CPFB payday loan rule
The future of wide-ranging legislation designed to curb the payday lending industry is up in the air following President-elect Donald Trump’s shock US election win and a resurgent Republican Party.
However, at least for now, the Consumer Financial Protection Bureau (CFPB) proposed payday lending rule is still on the table.
Initially proposed on June 2, the draft of the proposed rule in its current form is broadly preemptive of the existing consumer lending laws across 36 states. As well as payday loans, the proposed rule also covers title loans and certain types of installment loans. It also sets out a detailed and specific list of restrictions of loan frequency and requirements for checking borrower suitability.
The draft legislation’s main focus is to prevent extended periods of indebtedness for covered loans. The CFPB takes the position that borrowers of payday loans often renew or roll over their loans more than once due to the fact lenders tend not to underwrite the loans based on the borrower’s ability to repay and set terms that require repayment within a single pay cycle.
What would the rule mean for lenders?
The proposed rule will give lenders two options when it comes to granting short-term loans:
- In the first, they must confirm the borrower can fully repay the loan on time and still cover their basic living expenses and any other large-scale financial obligations.
- The second option proposes capping the loan amount at $500 and limiting the borrower to two rollovers with compulsory one-third of the principal paid-off at each rollover. What’s more, this option can be made available only to borrowers without outstanding short-term covered loans and have not had debt on a short-term loan exceeding 90 days in the preceding 12 months.
This highly restrictive CFPB rule will, if and/or when it is implemented, imposes a Federal-level control on the varied and complex financial regulatory regimes in place across 36 states, most of the existing legislation is state-specific and was developed over decades of consumer lending industry supervision. Almost all online lenders now provide longer-term installment loans to consumers. Only store front lenders still offer primarily payday loans. Therefore this regulation will mostly affect storefront lenders.

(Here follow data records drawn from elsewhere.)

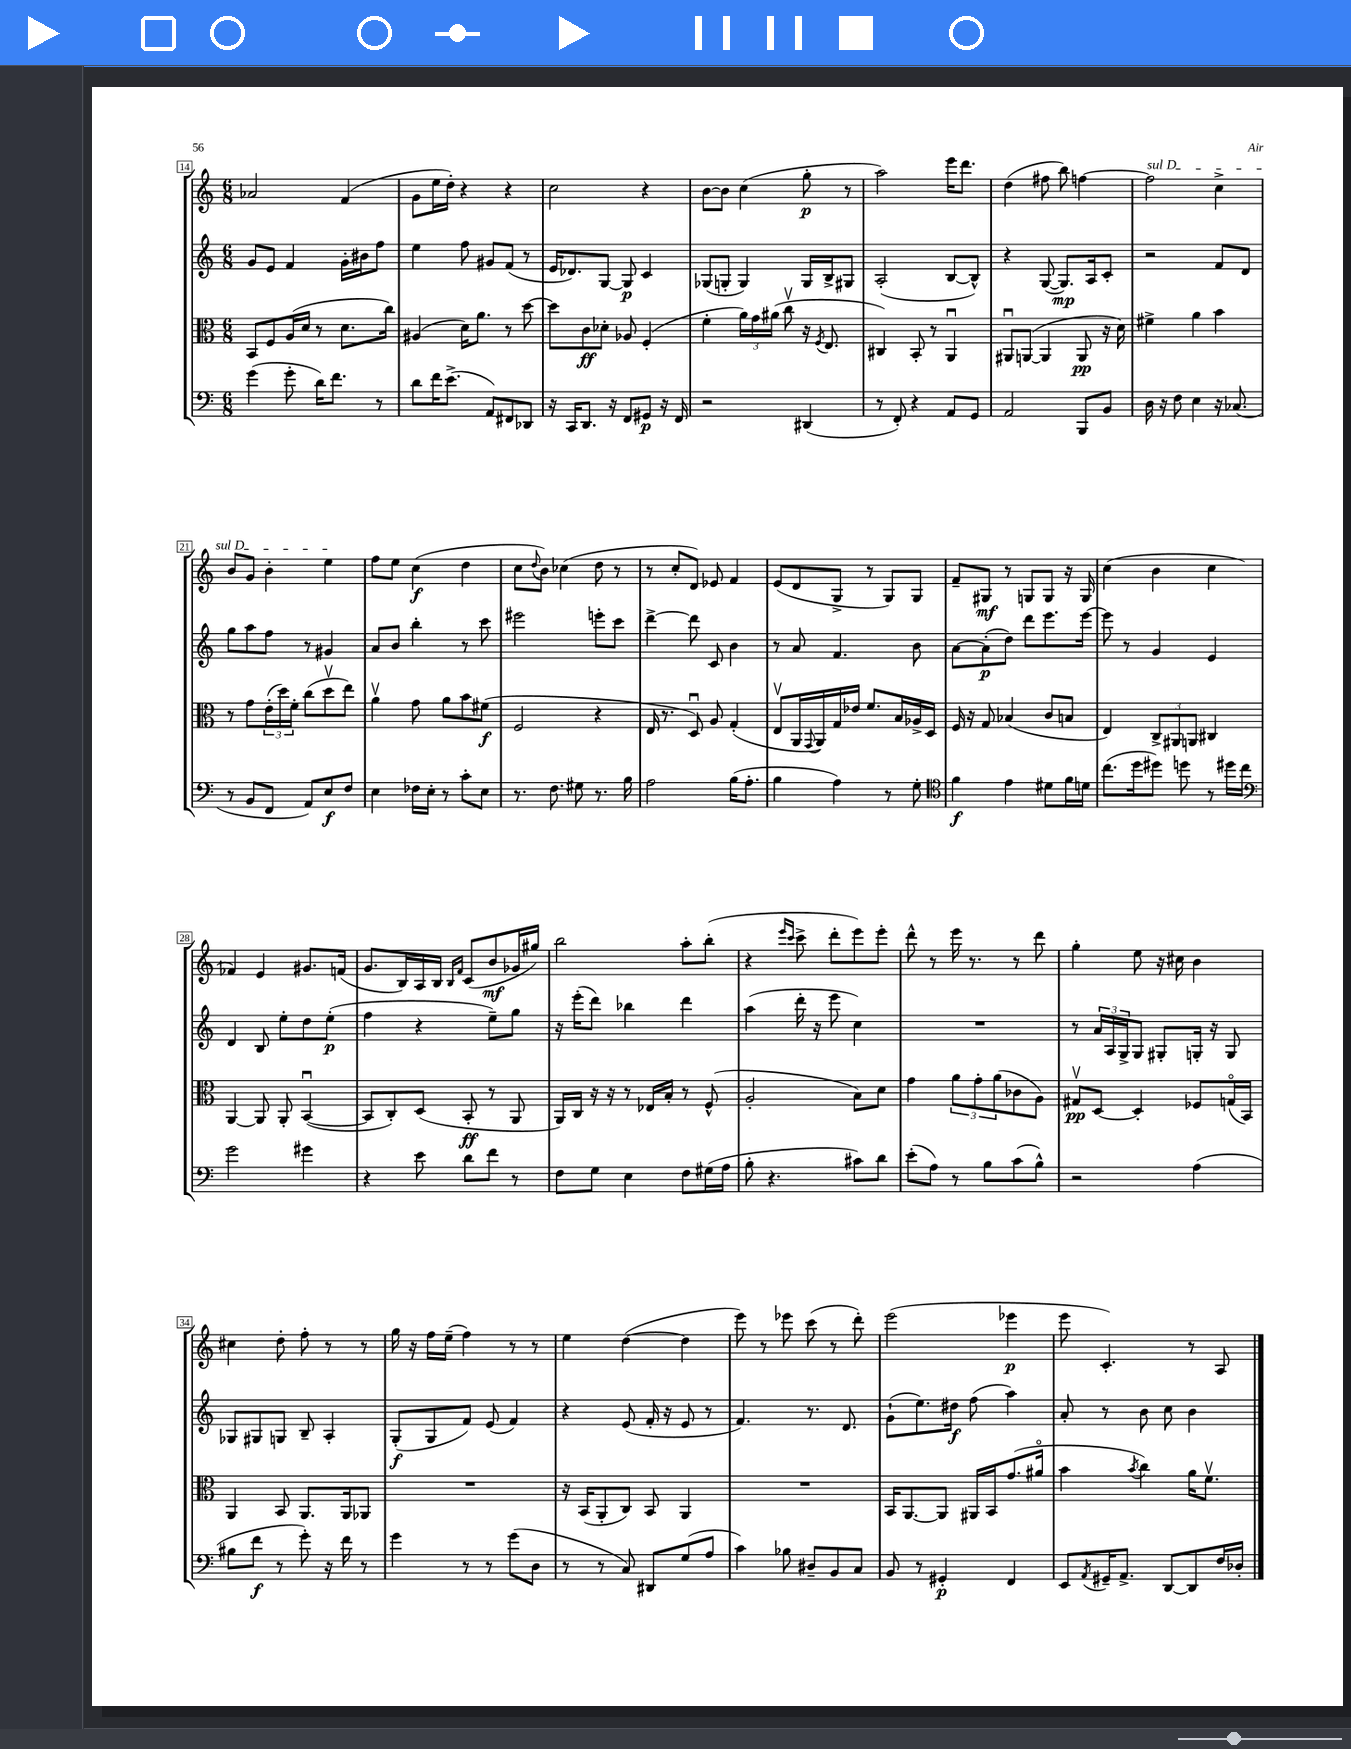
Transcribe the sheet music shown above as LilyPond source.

<<
\new StaffGroup <<
\new Staff = "s0" {
    \clef treble \key c \major \numericTimeSignature \time 6/8
    aes'2 f'4( |
    g'8 e''16 d''16-.) r4 r4 |
    c''2 r4 |
    b'8~ b'8 c''4( g''8-.\p r8 |
    a''2) e'''16 d'''8. |
    d''4( fis''8 b''8) f''4~ |
    \once \override TextSpanner.bound-details.left.text = \markup { \italic "sul D" } f''2\startTextSpan c''4-> |
    b'8 g'8 b'4-. e''4\stopTextSpan |
    f''8 e''8 c''4\f( d''4 |
    c''8 \appoggiatura { d''8 } b'8) ces''4( d''8 r8 |
    r8 c''8-. d'8) ees'8 f'4 |
    e'8( d'8 g8-> r8 g8) g8 |
    f'8-- gis8\mf r8 g8 g8 r16 g16 |
    c''4( b'4 c''4 |
    fes'4) e'4 gis'8. f'16( |
    g'8. b16) a16 b16 \grace { b16 f'16 } c'8( b'8\mf ges'16 gis''16) |
    b''2 a''8-. b''8-.( |
    r4 \grace { e'''16 c'''16 } c'''8-> d'''8-. e'''8) e'''8-. |
    d'''8-^ r8 e'''16 r8. r8 d'''8 |
    g''4-. e''8 r16 cis''16 b'4 |
    cis''4 d''8-. f''8-. r8 r8 |
    g''16 r16 f''16 e''16--( f''4) r8 r8 |
    e''4 d''4~( d''4 |
    e'''8) r8 ees'''8 c'''8( r8 d'''8-.) |
    e'''2( ees'''4\p |
    e'''8 c'4.-.) r8 a8 \bar "|." |
}
\new Staff = "s1" {
    \clef treble \key c \major \numericTimeSignature \time 6/8
    g'8 e'8 f'4 g'16-. bis'16 f''8 |
    e''4 f''8 gis'8 f'8( r8 |
    e'16 des'8.) g8~ g8\p c'4 |
    ges8( g8-. g4) g16 b16-> gis8 |
    a2-.( b8~ b8-^) |
    r4 g8~( g8.\mp) a16 c'8-. |
    r2 f'8 d'8 |
    g''8 a''8 f''8 r8 gis'4 |
    a'8 b'8 b''4-. r8 c'''8 |
    eis'''2 e'''8-. c'''8 |
    d'''4~-> d'''8 c'8 b'4 |
    r8 a'8 f'4. b'8 |
    a'8~ a'8-.\p( d''8) d'''8 e'''8. e'''16~ |
    e'''8 r8 g'4 e'4 |
    d'4 b8 e''8-. d''8 e''8-.\p( |
    f''4 r4 e''8--) g''8 |
    r16 e'''16-.( d'''8) bes''4 d'''4 |
    a''4( d'''16-. r16 e'''8 c''4) |
    R2. |
    r8 \tuplet 3/2 { a'16 a16 g16-> } g8 gis8-. g16-. r16 g8 |
    ges8 gis8 g8 b8-- a4-. |
    g8-.\f( g8 f'8) e'8( f'4) |
    r4 e'8( f'16-. r16 e'8 r8 |
    f'4.) r8. d'8. |
    g'8-!( e''8.) dis''16\f f''8( a''4) |
    a'8-. r8 b'8 c''8 b'4 \bar "|." |
}
\new Staff = "s2" {
    \clef alto \key c \major \numericTimeSignature \time 6/8
    b,8 f8 a16( d'16 r8 d'8. c''16) |
    ais4( d'16) a'8. r8 d''8~ |
    d''8 c'8\ff des'8-. aes8 f4-.( |
    f'4-. \tuplet 3/2 { a'16) g'16 ais'16( } c''8\upbow r16 \acciaccatura { f8 } e8. |
    cis4) b,8-. r8 a,4\downbow |
    ais,8\downbow a,8~( a,4 a,8\pp r16 d'16) |
    fis'4-> a'4 b'4 |
    r8 g'8 \tuplet 3/2 { e'16-.( d''16) f'16-. } c''8( d''8\upbow e''8) |
    a'4\upbow g'8 a'8 b'8 fis'8\f( |
    f2 r4 |
    e16 r8. d8\downbow) a8 g4-.( |
    e8\upbow a,16 \appoggiatura { g,8 } a,16) g16 ees'16 f'8. b16 aes16-> d16 |
    f16 r16 g8 bes4( c'8 b8 |
    e4) \tuplet 3/2 { c8-> ais,8 a,8 } cis4 |
    a,4~ a,8 a,8-. b,4~\downbow( |
    b,8 c8-.) d8( b,8-.\ff r8 a,8 |
    a,16) c16 r16 r16 r8 ees16 b16-. r8 f8-^( |
    a2-. b8) d'8 |
    g'4 \tuplet 3/2 { a'8 g'8-. a'8( } ces'8 a8) |
    gis8\upbow\pp d8~ d4-. fes8 g16\flageolet( b,16) |
    a,4 b,8 a,8. a,16 aes,8 |
    R2. |
    r16 b,16( a,8-. c8) b,8 a,4 |
    R2. |
    b,16 a,8.~ a,8 ais,16 b,16 g'8.( ais'16\flageolet |
    b'4 \acciaccatura { b'8 } c''4) a'16 f'8.\upbow \bar "|." |
}
\new Staff = "s3" {
    \clef bass \key c \major \numericTimeSignature \time 6/8
    g'4( g'8-. d'16) f'8. r8 |
    d'8 f'16 e'8.->( a,8) fis,8 des,8 |
    r16 c,16 d,8. r16 f,8 gis,8\p r16 f,16 |
    r2 dis,4( |
    r8 f,8-.) r4 a,8 g,8 |
    a,2 b,,8 b,8 |
    d16 r16 f8 e4 r16 ces8.( |
    r8 b,8 f,8 a,8) e8\f f8 |
    e4 fes16 e16-. r8 c'8-. e8 |
    r8. f8. gis8 r8. b16 |
    a2 b16( a8.-. |
    b4 a4) r8 g8-. |
    \clef tenor f'4\f e'4 dis'8 f'16 d'16 |
    c''8.( d''16 dis''8) d''8 r8 dis''16 c''16 |
    \clef bass g'2 gis'4 |
    r4 e'8 d'8 f'8 r8 |
    f8 g8 e4 f8 gis16( a16 |
    b8-. r4. cis'8) d'8 |
    e'8-.( a8) r8 b8 c'8( b8-^) |
    r2 a4( |
    bis8 f'8\f r8 g'8-.) r16 f'16 r8 |
    g'4 r8 r8 g'8( d8 |
    r8 r8 c8) dis,8 g8( a8 |
    c'4) bes8 dis8-- b,8 c8 |
    b,8 r8 gis,4-.\p f,4 |
    e,8 \acciaccatura { a,8 } gis,16-- a,8.-> d,8~ d,8 f16 des16-. \bar "|." |
}
>>
>>
\layout { \context { \Score currentBarNumber = #14 \override BarNumber.stencil = #(make-stencil-boxer 0.1 0.3 ly:text-interface::print) } }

Large chains of storefront lenders believe a third of their stores will close if this rule takes effect, resulting in the loss of hundreds of thousands of jobs. It is worth noting there are more payday stores in the US than there are McDonald’s outlets.
Most lenders already have strict underwriting rules that are, at times, stricter than the loan affordability rules that CFPB is proposing. Lenders believe a third of consumers who previously able to get a loan will not be able to under the new rules. This is the case for both online and storefront lenders but mostly storefront. While the existing state laws offering greater protection to consumers than the CFPB rule will remain in place, the CFPB rule effectively changes the way the payday loans industry operates. This also potentially means the regulations for payday lending at a state level are unlikely to survive post-implementation of the rule.

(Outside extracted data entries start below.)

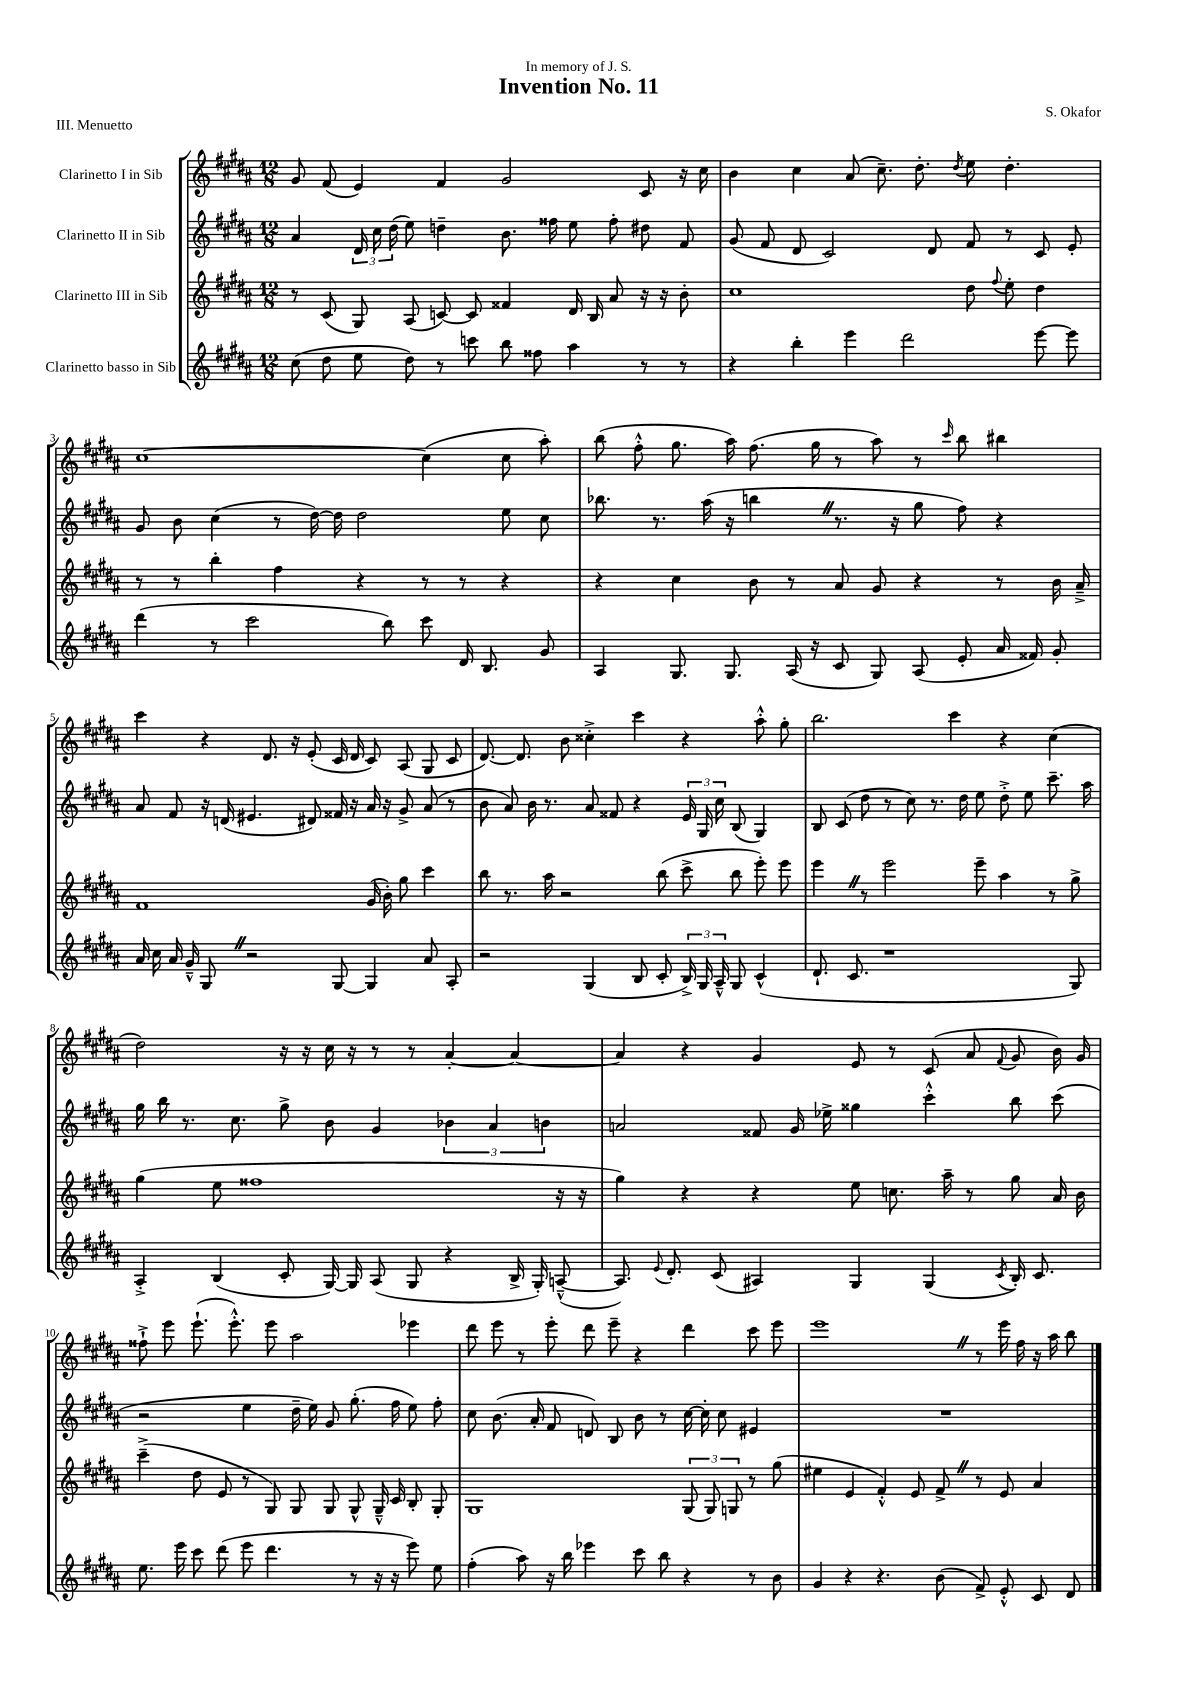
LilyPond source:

\header { title = "Invention No. 11" composer = "S. Okafor" dedication = "In memory of J. S." piece = "III. Menuetto" }
<<
\new StaffGroup <<
\new Staff = "s0" \with { instrumentName = "Clarinetto I in Sib" } {
    \clef treble \key b \major \numericTimeSignature \time 12/8
    \autoBeamOff gis'8 fis'8( e'4) fis'4 gis'2 cis'8 r16 cis''16 |
    b'4 cis''4 ais'8( cis''8.--) dis''8.-. \acciaccatura { dis''8 } e''8 dis''4.-. |
    cis''1~ cis''4( cis''8 ais''8-.) |
    b''8( fis''8-.-^ gis''8. ais''16) fis''8.( gis''16 r8 ais''8) r8 \grace { cis'''16 } b''8 bis''4 |
    cis'''4 r4 dis'8. r16 e'8-.( cis'16 dis'16 cis'8) ais8( gis8 cis'8 |
    dis'8.~) dis'8. b'8 cisis''4-.-> cis'''4 r4 ais''8-.-^ gis''8-. |
    b''2. cis'''4 r4 cis''4( |
    dis''2) r16 r16 cis''16 r16 r8 r8 ais'4~-. ais'4~ |
    ais'4 r4 gis'4 e'8 r8 cis'8( ais'8 \appoggiatura { fis'8 } gis'8 b'16) gis'16 |
    fisis''8-!-> e'''8 e'''8.-!( e'''8.-.-^) e'''8 ais''2 ees'''4 |
    dis'''8 e'''8 r8 e'''8-. dis'''8 e'''8-- r4 dis'''4 cis'''8 e'''8 |
    e'''1 \once \override BreathingSign.text = \markup { \musicglyph "scripts.caesura.straight" } \breathe r8 e'''16 fis''16 r16 ais''16 b''8 \bar "|." |
}
\new Staff = "s1" \with { instrumentName = "Clarinetto II in Sib" } {
    \clef treble \key b \major \numericTimeSignature \time 12/8
    \autoBeamOff ais'4 \tuplet 3/2 { dis'16 cis''16 dis''16( } e''8) d''4-- b'8. fisis''16 e''8 fisis''8-. dis''8 fis'8 |
    gis'8( fis'8 dis'8 cis'2) dis'8 fis'8 r8 cis'8 e'8-. |
    gis'8 b'8 cis''4( r8 dis''16~) dis''16 dis''2 e''8 cis''8 |
    bes''8. r8. ais''16( r16 b''4 \once \override BreathingSign.text = \markup { \musicglyph "scripts.caesura.straight" } \breathe r8. r16 gis''8 fis''8) r4 |
    ais'8 fis'8 r16 d'16( eis'4. dis'8) fisis'16 r16 ais'16 r16 gis'8-> ais'8( r8 |
    b'8 ais'8) b'16 r8. ais'8 fisis'8 r4 \tuplet 3/2 { e'16 gis16 cis''16 } b8( gis4) |
    b8 cis'8( dis''8 r8 cis''8) r8. dis''16 e''8 dis''8-.-> e''8 cis'''8.-- ais''16 |
    gis''16 b''16 r8. cis''8. gis''8-> b'8 gis'4 \tuplet 3/2 { bes'4 ais'4 b'4 } |
    a'2 fisis'8 gis'16 ees''16-> gisis''4 cis'''4-.-^ b''8 cis'''8( |
    r2 e''4 dis''16-- e''16) gis'8 gis''8.-.( fis''16 e''8) fis''8-. |
    cis''8 b'8.( ais'16-. fis'8 d'8) b8 b'8 r8 cis''16~ cis''16-. cis''8 eis'4 |
    R1. \bar "|." |
}
\new Staff = "s2" \with { instrumentName = "Clarinetto III in Sib" } {
    \clef treble \key b \major \numericTimeSignature \time 12/8
    \autoBeamOff r8 cis'8( gis8) ais8( c'8~) c'8 fisis'4 dis'16 b16 ais'8 r16 r16 b'8-. |
    cis''1 dis''8 \appoggiatura { fis''8 } e''8-. dis''4 |
    r8 r8 b''4-. fis''4 r4 r8 r8 r4 |
    r4 cis''4 b'8 r8 ais'8 gis'8 r4 r8 b'16 ais'16---> |
    fis'1 gis'16( b'16-.) gis''8 cis'''4 |
    b''8 r8. ais''16 r2 b''8( cis'''8-> b''8 e'''8-.) e'''8 |
    e'''4 \once \override BreathingSign.text = \markup { \musicglyph "scripts.caesura.straight" } \breathe r8 e'''2 e'''8-- ais''4 r8 gis''8-> |
    gis''4( e''8 fisis''1 r16 r16 |
    gis''4) r4 r4 e''8 c''8. ais''16-- r8 gis''8 ais'16 b'16 |
    cis'''4--->( dis''8 e'8 r8 gis8) gis8 gis8 gis8-^ gis16---^ cis'16 b8-. gis8-. |
    gis1 \tuplet 3/2 { gis8( gis8) g8 } r8 gis''8( |
    eis''4 e'4 fis'4-.-^) e'8 fis'8-> \once \override BreathingSign.text = \markup { \musicglyph "scripts.caesura.straight" } \breathe r8 e'8 ais'4 \bar "|." |
}
\new Staff = "s3" \with { instrumentName = "Clarinetto basso in Sib" } {
    \clef treble \key b \major \numericTimeSignature \time 12/8
    \autoBeamOff cis''8( dis''8 e''8 dis''8) r8 c'''8 b''8 fisis''8 ais''4 r8 r8 |
    r4 b''4-. e'''4 dis'''2 e'''8~ e'''8 |
    dis'''4( r8 cis'''2 b''8) cis'''8 dis'16 b8. gis'8 |
    ais4 gis8. gis8. ais16( r16 cis'8 gis8) ais8( e'8-. ais'16 fisis'16) gis'8-. |
    ais'16 cis''16 ais'16 gis'16---^ gis8 \once \override BreathingSign.text = \markup { \musicglyph "scripts.caesura.straight" } \breathe r2 gis8~ gis4 ais'8 ais8-. |
    r2 gis4( b8 cis'8-. \tuplet 3/2 { b16->) gis16 ais16---^ } gis8 cis'4-^( |
    dis'8.-! cis'8. r1 gis8) |
    ais4-.-> b4( cis'8-. gis16~) gis16 ais8( gis8 r4 b16-> gis16-.) a8~---^( |
    a8.) \appoggiatura { e'8 } dis'8.-. cis'8( ais4) gis4 gis4( \acciaccatura { cis'8 } b16-.) cis'8. |
    e''8. e'''16 cis'''8 dis'''8( e'''8 dis'''4. r8 r16 r16 e'''8) e''8 |
    fis''4-.( ais''8) r16 b''16 ees'''4 cis'''8 b''8 r4 r8 b'8 |
    gis'4 r4 r4. b'8( fis'8->) e'8-.-^ cis'8 dis'8 \bar "|." |
}
>>
>>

Opposition to the rule looks likely to build
The uncertainty surrounding the rule generated the most feedback to the Obama administration created agency in its five-year history. Its implications have led to additional legislation being drafted to counter it. The Financial Services and General Government Appropriations bill has been amended in the wake of the CFPB rule being drafted that would block the agency from regulating payday lending until it tables a detailed report before Congress on the impact on consumers and that identifies credit products available to replace the current sources of short-term credit. Another bill, put forward by Colorado Congressman Scott Tipton, the Accounting for Consumer Credit and Encouraging State Solutions (ACCESS) Act3 would allow any states or sovereign tribes to request an exemption from the CFPB rule. Tribal lenders believe that CFPB rules don't apply to them because the Dodd-Frank Act of 2010 that created the CFPB did not specifically include tribal nations. Of all US online lenders, about half are tribal.
Currently the bill remains with the House Financial Services Committee but could be championed by the resurgence of the Republican Party and their efforts to dilute the powers of the CFPB. President-elect Trump has already stated that when he gets into office he will sign an executive action order that requires the elimination of two regulations for every new regulation.
The proposed CFPB rule would replace state regulatory regimes across the board and change the face of the payday consumer lending market. However, in light of the US election results the CFPB is likely to be reevaluating its control and regulatory agenda in a political environment that is less favorable to large-scale regulation at a federal level like that of the payday loan rulemaking.